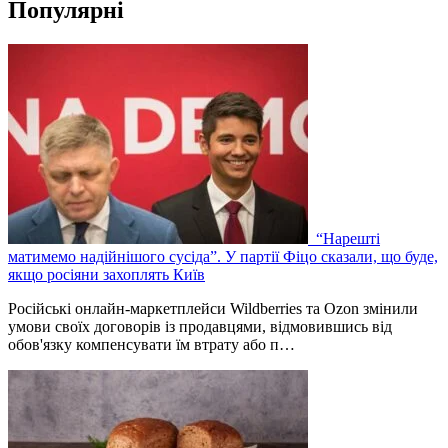
Популярні
“Нарешті
матимемо надійнішого сусіда”. У партії Фіцо сказали, що буде,
якщо росіяни захоплять Київ
Російські онлайн-маркетплейси Wildberries та Ozon змінили
умови своїх договорів із продавцями, відмовившись від
обов'язку компенсувати їм втрату або п…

= Assigned task =
Would you print the line containing "якщо росіяни захоплять Київ" and every line after it up to the end of the listing above, exactly, and nothing else?

= Reply to the exercise =
якщо росіяни захоплять Київ
Російські онлайн-маркетплейси Wildberries та Ozon змінили
умови своїх договорів із продавцями, відмовившись від
обов'язку компенсувати їм втрату або п…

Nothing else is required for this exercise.